*** Block opens ***

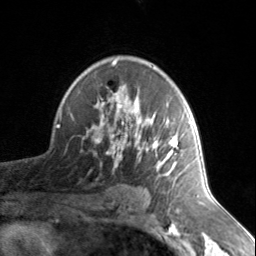
Breast MRI, one axial slice; position 97 of 134 along the scan axis; cropped to one breast; dynamic contrast-enhanced series, time point 2 of 7 at this slice position (early post-contrast); 3 T; TE 1.7 ms, TR 4.6 ms; 1.2 mm slice thickness; 256 × 256 image matrix, field of view 150 × 150 mm. Female patient.
Annotated regions visible in this slice (semi-automatic segmentation, software-assisted and operator-edited):
- enhancing-tissue mask used for the functional tumour volume (all voxels passing the contrast-enhancement thresholds inside the analysis volume; usually the tumour): bounding box [x1, y1, x2, y2] px = [95, 60, 178, 176]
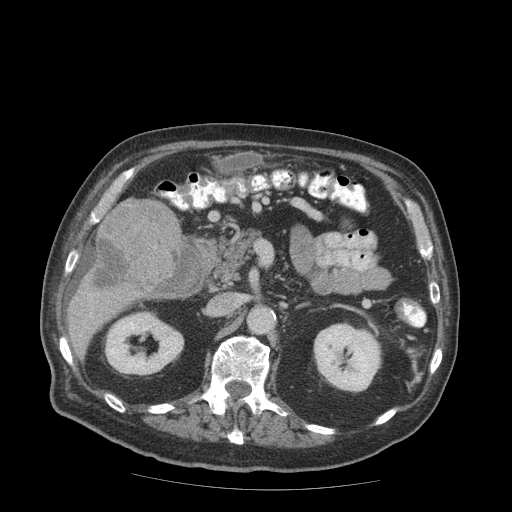
Contrast-enhanced abdominal CT (liver protocol), one axial slice; reconstruction kernel STANDARD; soft-tissue window (W 400 / L 40 HU); 2.5 mm slice thickness; 512 × 512 image matrix, field of view 420 × 420 mm. From the clinical record (not read from this slice): diagnosis: hepatocellular carcinoma (patient treated with transarterial chemoembolisation; whether this scan precedes or follows treatment is not stated here); TNM stage (as recorded): Stage-IIIB; Child-Pugh class: A; tumour nodularity: multinodular.
Outlined on this slice (semi-automatic segmentation, software-assisted and operator-edited):
- liver parenchyma outside the tumour (the mass and vessels are separate outlines, so this box may not span the whole liver): box from (x=68, y=198) to (x=186, y=350) px
- mass: (x=93, y=198)–(x=183, y=301)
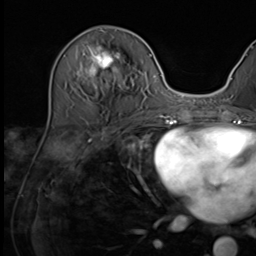
Breast MRI (dynamic contrast-enhanced), one axial slice. Slice 23 of 64 in the series (ordered by position). Cropped to one breast. Dynamic contrast-enhanced series, time point 2 of 9 at this slice position (early post-contrast). 3 T. TE 1.5 ms, TR 4.7 ms. 2.5 mm slice thickness. 256 × 256 image matrix, field of view 222 × 222 mm. Female patient.
Annotated regions visible in this slice (semi-automatic segmentation, software-assisted and operator-edited):
- enhancing-tissue mask used for the functional tumour volume (all voxels passing the contrast-enhancement thresholds inside the analysis volume; usually the tumour): box from (x=76, y=46) to (x=134, y=119) px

*** Block closes ***

_What you need to do_:
A reply should hold exactly the lines from the one containing "Breast MRI (dynamic" through the end of the data above, nothing more.

_Exercise answer_:
Breast MRI (dynamic contrast-enhanced), one axial slice. Slice 23 of 64 in the series (ordered by position). Cropped to one breast. Dynamic contrast-enhanced series, time point 2 of 9 at this slice position (early post-contrast). 3 T. TE 1.5 ms, TR 4.7 ms. 2.5 mm slice thickness. 256 × 256 image matrix, field of view 222 × 222 mm. Female patient.
Annotated regions visible in this slice (semi-automatic segmentation, software-assisted and operator-edited):
- enhancing-tissue mask used for the functional tumour volume (all voxels passing the contrast-enhancement thresholds inside the analysis volume; usually the tumour): box from (x=76, y=46) to (x=134, y=119) px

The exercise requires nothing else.